If you ask Saheed Azeez, about the difficulty level of creating Naijaweb, a dataset of 230 million GPT2 tokens based on Nairaland, he'll tell you it is easy. "All you need is to know web scraping and data cleaning," he said.
However, when he explained how he created Naijaweb, most of what he said flew over my head. As a final year Mechanical Engineering student from the University of Lagos, Nigeria, Naijaweb is impressive, even if Azeez doesn't completely agree.
Naijaweb is not another ChatGPT or a version of Ijemma Onwuzulike's IgboSpeech, it is a dataset that can be used to train a large language model (LLM), like the one that powers ChatGPT.
Feeding data into LLMs sounds like a walk in the park, but you need web scraping and data-cleaning skills from scraping to converting into GPT tokens.
Azeez started learning web scraping and data cleaning skills, which he used to create Naijaweb in a Python class in 2019.
The only reason he joined the class was because of the mention of machine learning, which he thought meant teaching robots or machines how to learn. As a mechanical engineering student, he thought it could come in handy, but He soon realised that there were no physical machines involved in machine learning.
Rather than be disappointed, he got even more interested; thanks to the COVID-19 pandemic in 2020, he had time to take it seriously.
He started with a lot of machine learning competitions he found on Zindi. He lost most of them. But while they were important for learning, they weren't enough to help him build Naijaweb. "I needed to learn how to build from scratch."
Building Naijaweb
In 2022, Azeez began his first attempt at web scraping Nairaland. "I heard people talking a lot about the amount of value Nairaland possesses, so I decided to try web scraping it."
Give it a try, you can unsubscribe anytime. Privacy Policy.
Unfortunately, this first attempt didn't go very well. "The script I used back then didn't support synchronous programming."

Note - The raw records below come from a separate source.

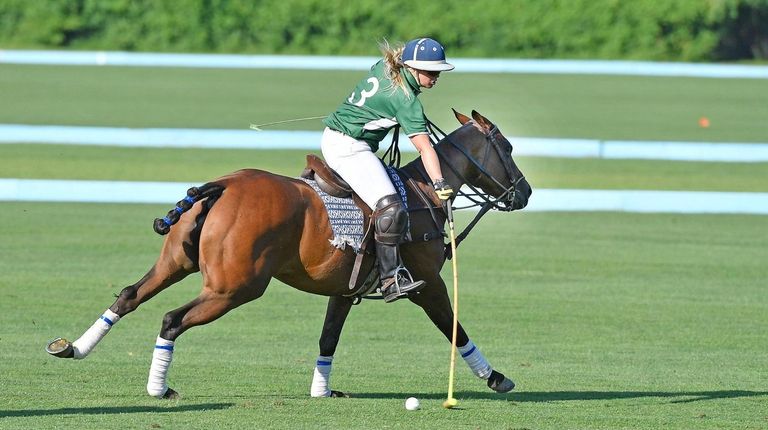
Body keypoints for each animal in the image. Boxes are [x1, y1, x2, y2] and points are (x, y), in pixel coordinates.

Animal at [46, 109, 528, 398]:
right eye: (507, 148)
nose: (523, 193)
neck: (424, 192)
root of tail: (220, 186)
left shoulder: (344, 290)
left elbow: (328, 337)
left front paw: (322, 390)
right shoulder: (427, 283)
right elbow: (455, 328)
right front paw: (496, 378)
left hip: (177, 263)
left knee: (129, 294)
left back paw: (73, 349)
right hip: (235, 287)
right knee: (171, 319)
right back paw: (158, 389)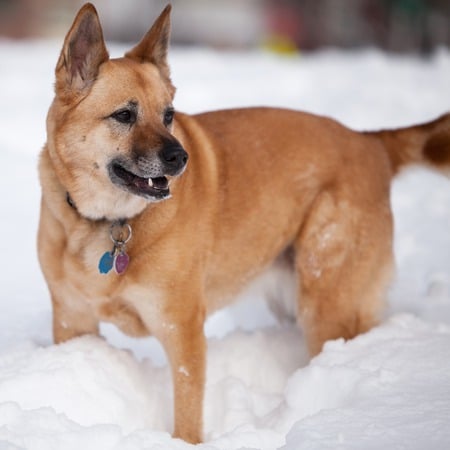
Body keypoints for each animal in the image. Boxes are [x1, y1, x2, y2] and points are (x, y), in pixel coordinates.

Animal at [39, 1, 450, 442]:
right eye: (123, 115)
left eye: (168, 115)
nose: (180, 158)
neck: (109, 221)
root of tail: (370, 141)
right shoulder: (72, 321)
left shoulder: (182, 330)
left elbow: (187, 413)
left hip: (326, 300)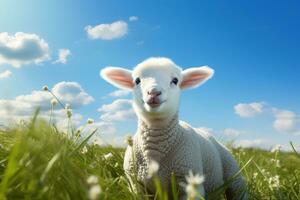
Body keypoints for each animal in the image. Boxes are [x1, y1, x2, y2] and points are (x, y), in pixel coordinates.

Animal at [101, 57, 248, 199]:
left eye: (175, 80)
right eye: (137, 80)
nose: (154, 92)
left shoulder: (189, 181)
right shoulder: (136, 185)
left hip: (233, 174)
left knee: (238, 191)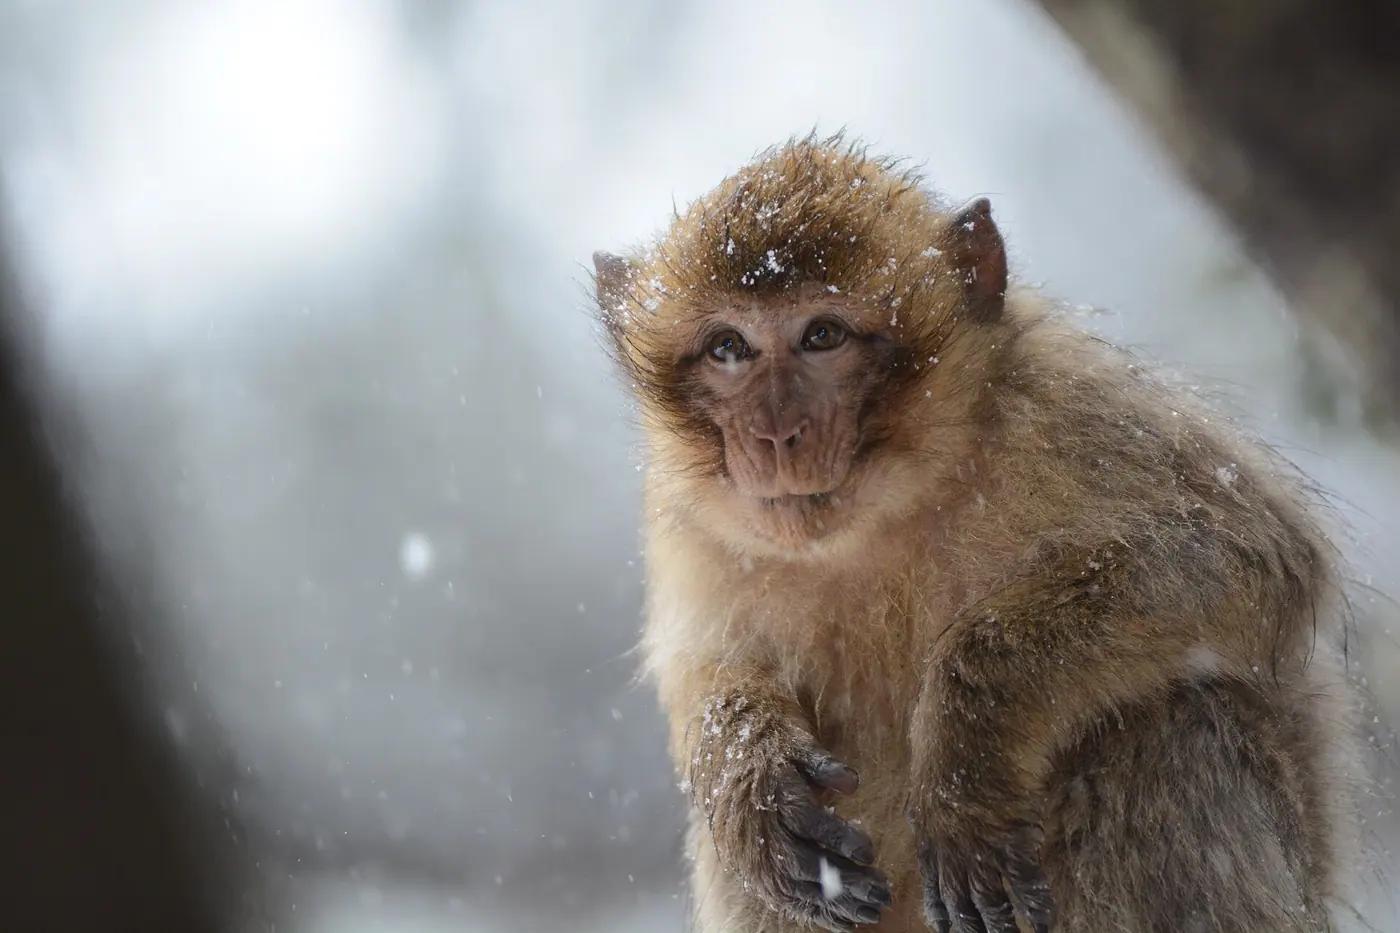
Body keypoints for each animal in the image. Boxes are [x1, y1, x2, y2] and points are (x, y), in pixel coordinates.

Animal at [592, 135, 1358, 932]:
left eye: (822, 335)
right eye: (729, 347)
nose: (774, 433)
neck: (885, 511)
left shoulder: (1068, 407)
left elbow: (1246, 556)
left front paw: (963, 752)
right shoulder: (687, 524)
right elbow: (703, 664)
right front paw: (748, 771)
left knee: (1169, 727)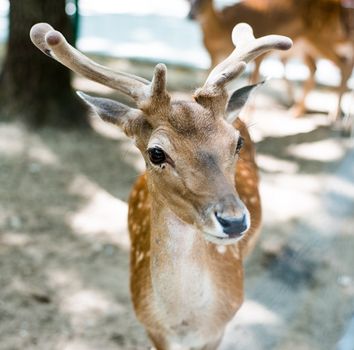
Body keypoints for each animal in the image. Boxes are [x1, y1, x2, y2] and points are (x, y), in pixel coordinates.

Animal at [29, 22, 290, 350]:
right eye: (156, 153)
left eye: (237, 142)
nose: (234, 221)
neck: (184, 323)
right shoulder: (151, 329)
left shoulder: (218, 330)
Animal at [189, 0, 354, 119]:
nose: (191, 15)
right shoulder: (212, 55)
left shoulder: (260, 56)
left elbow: (255, 81)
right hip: (307, 45)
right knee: (315, 68)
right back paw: (298, 110)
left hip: (322, 37)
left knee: (343, 63)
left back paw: (335, 117)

Synchronous programming means tasks are completed one after another in a set order, with each step waiting for the previous one to finish. When he tried again this year, he figured it out, but with credit to Hugging Face, an open-source platform for ML and data science that created an easy-to-use library.
The next step now is for Naijaweb to train an LLM, but that might not happen.
While 230 million GPT2 tokes seem like a lot, in today's AI age, it is not nearly enough. But what exactly are these tokens?
LLMs understand numbers and not words, the process of converting words into numbers that LLMs understand is the tokenisation process.
"If we were to tokenise the word CALCULATED, for example, we could split it into four tokens, CAL-CU-LA-TED. A number will be assigned to each of these tokens."
This complex process is not the first Azeez has taken on. He once built a screenshot bot on X in 2022 known as Tweet Shot. According to him, it was his most viral creation with 170,000 followers.
Azeez said the bot has been acquired by "an Indian man" although he declined to share how much.
What is next?
Azeez currently works as a Machine Learning Engineer with HelpMum, a non-profit AI startup dedicated to building solutions that support maternal and infant healthcare. Between school and his job, he barely has enough time to do the required research to take his AI skills to the next level.
However, these are not the only things that stand in his way. Building AI projects require a lot of computing power and constant electricity that he does not have. The dataset he created, for example, required him to keep his laptop running for days.
Using the dataset he has created to train LLMs would require a very powerful graphics processing unit (GPU). While he could use a service like Google Colab to get access to high-end GPUs, he'd still need a good laptop and constant electricity for weeks.
But when it comes to building LLMs, Azeez says that is not the job of one man, it requires a team of highly skilled machine learning engineers, some of which he says Nigeria has.
"There are Nigerians that are very skilled in these things who have gone to do their PhD abroad. I know a UNILAG graduate who built a small LLM one time."
Azeez even revealed that there is a thriving community of AI enthusiasts in Nigerian universities, a group of super-smart people who are passionate about AI and ML. Data Science Nigeria is doing a good job of feeding their passions, he reveals, but with intermittent power supply and unavailability of GPUs, will these passions amount to anything?